7. Since we understand we are the children of God, His creation, and He
created all things, including the ores in the ground, we cannot think that the
Divine nature is like gold, silver, or stone which we can shape and mold at our
will. They are created, too, and when we humans mold them, they are moldings of
our limited creative ability. Nothing is great enough to serve/offer to this
God. (verse 29)
8. God, in His graciousness and mercy, overlooked each of our times of
ignorance of Him, but God is now declaring to humans everywhere they should
repent of worshipping the wrong God, the only God. God has provided a witness to
Himself and a way back to Himself and now we cannot declare ignorance to this
knowledge of Him and His ways. He has determined a day when He will judge the
world, all humankind, in His righteousness and will require righteousness from
humans before they can be given access to His kingdom and eternal life. The
proof He gives of His power to do this is the resurrection of the Son of Man
from the dead. (verses 30-31)
As you have read and now know about the Epicureans and
Stoics, this idea of resurrection from the dead met much resistance. The people
in the Areopagus began to sneer at Paul. A few were interested and wanted to
hear more another time. The Epicureans and Stoics, who wanted to hear the
education Paul would bring to their city denied him and sneered at him. Paul’s
knowledge would not be accepted in Athens. We do not hear in the Bible that a
Christian church was started in Athens. Dionysius, an Areopagite (one of the
leaders of the Areopagus) and a woman named Damaris along with a few others
believed about God. The Epicureans and Stoics remind us of people now. These
people are educated and feel they need nothing; they are self-secure and
self-satisfied.

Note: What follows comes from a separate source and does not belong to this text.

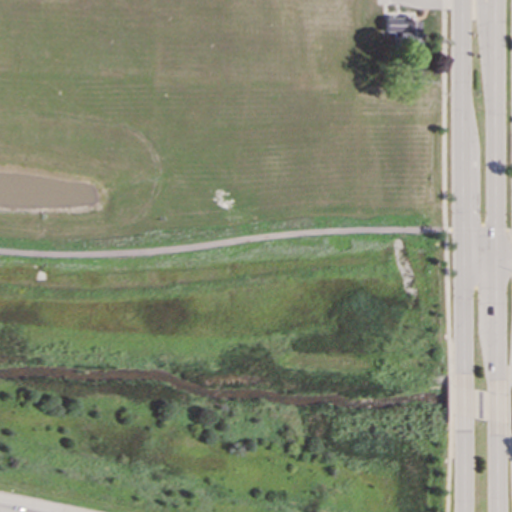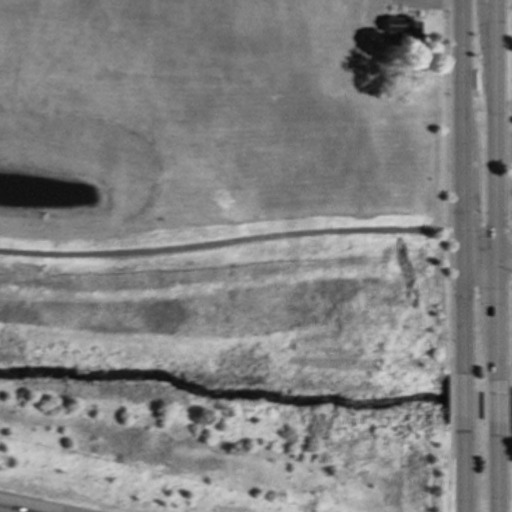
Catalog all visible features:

They are tolerant of others and their beliefs but want to have
nothing of it for themselves. Often these self-sufficient ones are the ones who
have the most difficult time accepting the fact of God and the Son, Jesus. Many
times, the people who are in a place of need or who recognize they are in need
recognize the reality of God and believe in Him. They recognize Him as all-powerful,
all-wise, and loving, greater than anything they could fathom and the author of
creation and they recognize that they need bodily and spiritually what God
gives freely, provision for their temporal life and their eternal life. They believe
God is the one true God.
In our day now, we are told to be tolerant of others
and their beliefs and lifestyles. We do not have to like them, but we must
tolerate other people’s choices. We cannot determine what is truly right others
tell us. Therefore, we must let people live for themselves. By allowing them to
do this, we respect them, we are told. But, from whom do we receive our reward
and to whom are we called to be obedient? Is it not God, the Creator of heaven
and earth? Since this is the case, we must obey and tell everyone about Him. The
people who preach tolerance and let people be are being led astray by the lies
of Satan. He tells them that everyone has a right to what they want to do with
their lives. Is this not what Satan told Adam and Even before they ate the
fruit off the tree, that they had a right to do what they wanted and to be what
they wanted? It is the same lie in new clothes he is saying now.

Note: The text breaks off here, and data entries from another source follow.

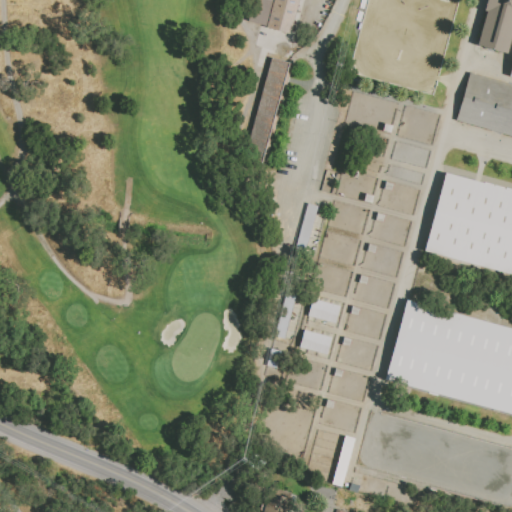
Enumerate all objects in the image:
building: (273, 14)
building: (274, 14)
building: (496, 26)
building: (496, 26)
road: (295, 32)
park: (402, 40)
building: (510, 72)
building: (511, 74)
building: (486, 105)
building: (486, 105)
building: (267, 110)
building: (266, 115)
road: (313, 120)
building: (471, 225)
park: (475, 225)
building: (475, 225)
park: (127, 254)
road: (90, 292)
building: (322, 311)
road: (272, 312)
building: (283, 315)
building: (313, 342)
building: (452, 357)
park: (456, 357)
building: (456, 357)
road: (442, 425)
road: (365, 431)
road: (239, 445)
building: (341, 461)
road: (94, 464)
road: (7, 501)
building: (274, 503)
building: (277, 504)
building: (338, 511)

We must take the Word of Truth to the nations who are
descended from the one man, Adam. We are all related and we must care for them
just as we care for what God would have us to do, out of love. Two questions
arise: What is stopping you from telling others about the one true God? Or,
what is stopping you from believing the truth of God, that He is the one true God
and has a plan for your life, here and for eternity?